Bachelor's thesis defense session (Mr. Akbar Taheri Afarani)

Title: Design, Fabrication, and Analysis of Novel Mechanical Metamaterials Based on Truss Structures

Presenter: Akbar Taheri Afarani

Supervisors: Assoc. Prof. Reza Jafari Nedoushan

Advisors: 

Reviewers: Prof. Saleh Akbarzadeh, Assoc. Prof. Mahdi Javanbakht

Abstract:

Metamaterials are engineered materials that have unique properties that are not abundant in nature. Today, the design of new structures with unique features such as negative Poisson's ratio, zero and negative thermal expansion coefficients, and negative stiffness has attracted the attention of many researchers and engineers due to their ability to improve mechanical properties. These features allow structures to perform more optimally against various loads or to demonstrate performance that is contrary to the imagination of most materials found in nature, and for this reason, the use of these types of structures in civil and industrial projects is increasing day by day. The development of these types of structures can lead to improved quality of life, reduced maintenance and operation costs, and increased energy efficiency, and help create smart and resilient infrastructures that can be used for future generations.

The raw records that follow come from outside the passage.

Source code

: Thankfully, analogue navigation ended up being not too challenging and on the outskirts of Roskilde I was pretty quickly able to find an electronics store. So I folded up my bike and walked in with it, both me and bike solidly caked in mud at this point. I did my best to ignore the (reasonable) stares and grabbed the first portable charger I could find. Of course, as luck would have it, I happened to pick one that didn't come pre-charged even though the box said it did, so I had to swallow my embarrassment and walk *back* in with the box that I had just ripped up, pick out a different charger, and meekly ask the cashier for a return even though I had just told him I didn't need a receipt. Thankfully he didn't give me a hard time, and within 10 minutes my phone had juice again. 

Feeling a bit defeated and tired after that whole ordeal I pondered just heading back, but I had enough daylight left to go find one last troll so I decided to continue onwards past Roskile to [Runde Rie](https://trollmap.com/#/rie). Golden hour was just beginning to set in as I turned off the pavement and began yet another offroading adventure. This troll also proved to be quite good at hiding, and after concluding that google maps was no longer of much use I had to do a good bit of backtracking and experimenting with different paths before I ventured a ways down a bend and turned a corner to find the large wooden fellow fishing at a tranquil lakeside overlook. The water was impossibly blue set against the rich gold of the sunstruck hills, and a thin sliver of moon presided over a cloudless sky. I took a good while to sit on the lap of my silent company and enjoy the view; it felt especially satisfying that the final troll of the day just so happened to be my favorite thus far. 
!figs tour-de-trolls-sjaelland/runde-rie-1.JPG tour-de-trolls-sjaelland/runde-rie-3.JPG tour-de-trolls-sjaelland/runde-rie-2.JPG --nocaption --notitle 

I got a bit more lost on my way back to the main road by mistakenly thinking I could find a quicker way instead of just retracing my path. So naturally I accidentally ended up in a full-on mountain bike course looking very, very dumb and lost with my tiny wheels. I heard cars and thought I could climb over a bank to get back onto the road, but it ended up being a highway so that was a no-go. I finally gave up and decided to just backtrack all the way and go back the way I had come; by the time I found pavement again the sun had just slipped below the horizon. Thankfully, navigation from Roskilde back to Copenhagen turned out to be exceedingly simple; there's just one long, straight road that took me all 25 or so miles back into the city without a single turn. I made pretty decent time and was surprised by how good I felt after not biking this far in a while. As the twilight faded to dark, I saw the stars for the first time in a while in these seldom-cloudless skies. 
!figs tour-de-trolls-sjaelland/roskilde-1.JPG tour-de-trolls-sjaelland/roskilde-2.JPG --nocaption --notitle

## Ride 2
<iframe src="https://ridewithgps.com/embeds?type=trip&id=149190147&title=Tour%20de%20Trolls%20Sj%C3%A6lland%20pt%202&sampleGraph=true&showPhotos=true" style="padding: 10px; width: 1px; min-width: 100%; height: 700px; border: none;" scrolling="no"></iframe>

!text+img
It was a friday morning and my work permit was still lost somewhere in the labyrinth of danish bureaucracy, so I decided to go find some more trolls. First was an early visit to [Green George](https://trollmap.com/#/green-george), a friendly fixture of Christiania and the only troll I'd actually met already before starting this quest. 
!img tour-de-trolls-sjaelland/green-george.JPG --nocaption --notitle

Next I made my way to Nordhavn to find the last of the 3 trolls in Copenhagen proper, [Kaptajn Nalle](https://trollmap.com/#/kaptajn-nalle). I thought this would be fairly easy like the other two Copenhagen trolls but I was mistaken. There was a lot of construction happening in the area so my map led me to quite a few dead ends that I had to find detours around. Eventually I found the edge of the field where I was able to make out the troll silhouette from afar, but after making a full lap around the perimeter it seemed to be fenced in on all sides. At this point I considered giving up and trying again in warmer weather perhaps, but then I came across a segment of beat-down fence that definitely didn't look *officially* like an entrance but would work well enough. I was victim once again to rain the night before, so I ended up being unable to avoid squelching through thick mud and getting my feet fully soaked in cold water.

In the present study, a three-dimensional structure is designed based on simple trusses, the main goal of which is to achieve negative Poisson's ratio and negative thermal expansion coefficient with minimal stress. This type of design requires a detailed and comprehensive study of various geometric parameters and structural materials. For a detailed and comprehensive study of various geometric parameters and structural materials, the finite element modeling method is used, which is one of the powerful tools in analyzing the mechanical behavior of structures. For this purpose, the structure is first designed parametrically in Abaqus using Python scripting. To do this accurately, mathematical equations and software commands are used, and then the set of these items is provided as Python code for execution by the software with maximum flexibility and the ability to make changes to the original design. Therefore, with each execution of the code and change in the parameters, the effects of that change on the coefficient of thermal expansion and Poisson's ratio are observed.

In addition, a device was designed for step-by-step temperature changes to increase the temperature of the structure isothermally. The temperature increase by this device was verified by a standard alcohol thermometer. The measurement method by image analysis was also examined by an aluminum sample. In this way, this sample with a known thermal expansion coefficient was measured by image analysis to check how the thermal expansion coefficient number extracted through this measurement method differs from this number in the case of standard measurements. At this stage, the measurement method by imaging was successful and the error was within 5%. After examining and analyzing the results, the following conclusions were drawn. The results of the analyses showed that this three-dimensional structure exhibits the property of negative Poisson's ratio well and when the distance between the two-unit cell planes is 5 and 10 mm in the y direction, which is the direction perpendicular to the two-unit cell planes, a negative thermal expansion coefficient is achieved for the structure.